The recent murder of Yeardley Love, a star Lacrosse player from the University of Virginia, who was killed after her boyfriend allegedly kicked in her door, underscores the theme of bad things happening to good people in good areas.
“In any type of home invasion, buying time is critical. If a potential intruder can kick in a door and be in your home in 10 seconds, you don’t have a lot of time to react. If getting in is more difficult, you have time to call the police, plan your escape or possibly prevent them from coming in at all. Home invasions can happen anywhere and at any time,” commented Young.
Featured on local news segments as well as programs like the CBS Early Show, The Today Show, Fox News, Bloomberg and The Discovery Channel, Young explains there are three important factors in making your home secure: “Use some common sense.
Don’t post vacation plans on Facebook and don’t post vacation photos while still on vacation. Many burglaries are committed by someone you know or by someone connected to someone you know. Letting the world know that you’re not home is an easy way to become a target.”

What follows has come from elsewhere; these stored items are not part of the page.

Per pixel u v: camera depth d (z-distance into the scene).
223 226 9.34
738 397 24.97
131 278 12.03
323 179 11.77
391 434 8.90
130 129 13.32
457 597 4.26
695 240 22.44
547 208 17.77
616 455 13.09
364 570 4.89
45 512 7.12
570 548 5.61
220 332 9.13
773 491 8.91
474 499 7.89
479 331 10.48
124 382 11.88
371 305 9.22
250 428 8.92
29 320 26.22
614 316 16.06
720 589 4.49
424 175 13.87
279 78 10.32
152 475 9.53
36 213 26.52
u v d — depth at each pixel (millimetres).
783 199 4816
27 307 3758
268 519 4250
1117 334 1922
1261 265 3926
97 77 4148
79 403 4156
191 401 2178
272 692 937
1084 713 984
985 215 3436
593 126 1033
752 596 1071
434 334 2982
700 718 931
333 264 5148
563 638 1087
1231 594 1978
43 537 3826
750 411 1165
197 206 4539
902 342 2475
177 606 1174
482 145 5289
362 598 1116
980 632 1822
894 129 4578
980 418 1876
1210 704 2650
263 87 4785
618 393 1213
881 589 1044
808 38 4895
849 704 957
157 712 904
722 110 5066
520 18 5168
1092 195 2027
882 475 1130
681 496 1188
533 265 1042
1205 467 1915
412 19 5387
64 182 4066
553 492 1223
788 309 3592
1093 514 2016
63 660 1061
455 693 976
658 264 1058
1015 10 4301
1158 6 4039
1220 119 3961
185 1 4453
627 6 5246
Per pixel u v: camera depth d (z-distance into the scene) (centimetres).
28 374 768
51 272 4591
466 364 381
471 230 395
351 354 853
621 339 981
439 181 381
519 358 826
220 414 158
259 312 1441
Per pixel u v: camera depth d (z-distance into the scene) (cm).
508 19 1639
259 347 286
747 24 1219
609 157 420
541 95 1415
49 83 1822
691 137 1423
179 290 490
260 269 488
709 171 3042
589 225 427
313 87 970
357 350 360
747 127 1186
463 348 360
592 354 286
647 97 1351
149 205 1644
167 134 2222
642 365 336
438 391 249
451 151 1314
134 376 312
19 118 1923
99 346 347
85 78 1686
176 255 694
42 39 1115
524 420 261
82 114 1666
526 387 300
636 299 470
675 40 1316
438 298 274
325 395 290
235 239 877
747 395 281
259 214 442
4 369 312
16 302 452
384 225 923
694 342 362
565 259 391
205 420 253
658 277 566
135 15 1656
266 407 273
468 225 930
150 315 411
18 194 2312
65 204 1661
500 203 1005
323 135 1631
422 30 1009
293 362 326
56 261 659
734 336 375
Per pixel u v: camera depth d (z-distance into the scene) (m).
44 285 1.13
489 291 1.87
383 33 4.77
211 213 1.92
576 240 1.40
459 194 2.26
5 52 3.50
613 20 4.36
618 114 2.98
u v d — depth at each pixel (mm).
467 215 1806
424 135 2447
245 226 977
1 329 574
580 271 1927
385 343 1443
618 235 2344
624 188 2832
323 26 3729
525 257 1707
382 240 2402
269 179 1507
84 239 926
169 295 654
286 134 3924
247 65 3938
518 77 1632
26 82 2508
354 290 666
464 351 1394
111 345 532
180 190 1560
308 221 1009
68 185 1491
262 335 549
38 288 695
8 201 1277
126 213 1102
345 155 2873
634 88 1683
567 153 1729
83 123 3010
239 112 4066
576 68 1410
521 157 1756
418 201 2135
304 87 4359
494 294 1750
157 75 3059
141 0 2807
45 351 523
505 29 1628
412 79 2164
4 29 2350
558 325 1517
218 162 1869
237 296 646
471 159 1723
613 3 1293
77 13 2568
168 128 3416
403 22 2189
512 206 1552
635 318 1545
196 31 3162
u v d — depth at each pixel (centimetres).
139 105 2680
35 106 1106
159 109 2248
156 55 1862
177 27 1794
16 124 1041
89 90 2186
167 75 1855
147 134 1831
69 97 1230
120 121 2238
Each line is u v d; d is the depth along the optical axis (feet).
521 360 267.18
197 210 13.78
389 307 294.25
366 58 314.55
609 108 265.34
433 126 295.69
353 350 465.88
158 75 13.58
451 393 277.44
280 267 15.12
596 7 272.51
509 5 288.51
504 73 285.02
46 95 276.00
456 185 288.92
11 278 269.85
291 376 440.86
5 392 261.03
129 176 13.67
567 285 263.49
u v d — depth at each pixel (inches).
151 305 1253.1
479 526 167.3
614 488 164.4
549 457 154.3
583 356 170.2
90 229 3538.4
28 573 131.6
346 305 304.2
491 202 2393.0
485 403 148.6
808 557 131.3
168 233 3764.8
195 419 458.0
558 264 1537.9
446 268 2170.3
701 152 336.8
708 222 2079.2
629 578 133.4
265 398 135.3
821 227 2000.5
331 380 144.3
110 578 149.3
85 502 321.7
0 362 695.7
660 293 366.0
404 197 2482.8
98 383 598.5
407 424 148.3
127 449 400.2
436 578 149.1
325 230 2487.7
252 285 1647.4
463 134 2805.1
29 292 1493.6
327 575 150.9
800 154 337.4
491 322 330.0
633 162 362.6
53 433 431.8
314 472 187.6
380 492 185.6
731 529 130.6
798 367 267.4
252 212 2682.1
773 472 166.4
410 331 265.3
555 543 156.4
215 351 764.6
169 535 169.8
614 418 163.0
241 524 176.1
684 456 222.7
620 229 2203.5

The second is to make your home a less inviting target than your neighbor’s. By this, he means keeping shrubs trimmed and installing proper lighting (inside and out). “This will make your home less attractive to a burglar unless he knows you have something he really wants.”
The third factor is about securing the exterior of your home, namely doors. While home alarm systems are helpful, with police response times often greater than 20 minutes the burglar could be in and out before the police arrive.
Young equates an alarm system with having OnStar in your car: “Would you not buckle your seat belt because OnStar will call the police after you have an accident? Alarms are a good addition to your home’s security but 85% of all break-ins are through a door. Secure your doors and you greatly increase your likelihood of success against a burglar.”
For door security, Young recommends EZ Armor, an inexpensive kit that reinforces the jamb, locks and hinges on an exterior entry door. The kit can be installed in about 30 minutes by a do-it-yourselfer; it’s guaranteed to help prevent kick-ins and it can be purchased at major hardware/DIY stores, or online at www.armorconcepts.com. Easily installed on any door, this would also help bring parents some peace of mind while their kids are away at college.
Young was featured on Nashville news last year when a couple, who had been victims of burglary, avoided a repeat offense by taking Young’s advice. After being robbed, the couple installed EZ Armor as kick-in prevention on their door.
When the same burglar came back weeks later and tried to kick in the same door, he made so much noise that the neighbors called the police and he was apprehended. Young reiterates: “Security doesn’t need to cost a lot, it just needs to work. Anyone that tells you otherwise is taking you for a ride. With a little common sense and a little effort you can effectively secure your home.”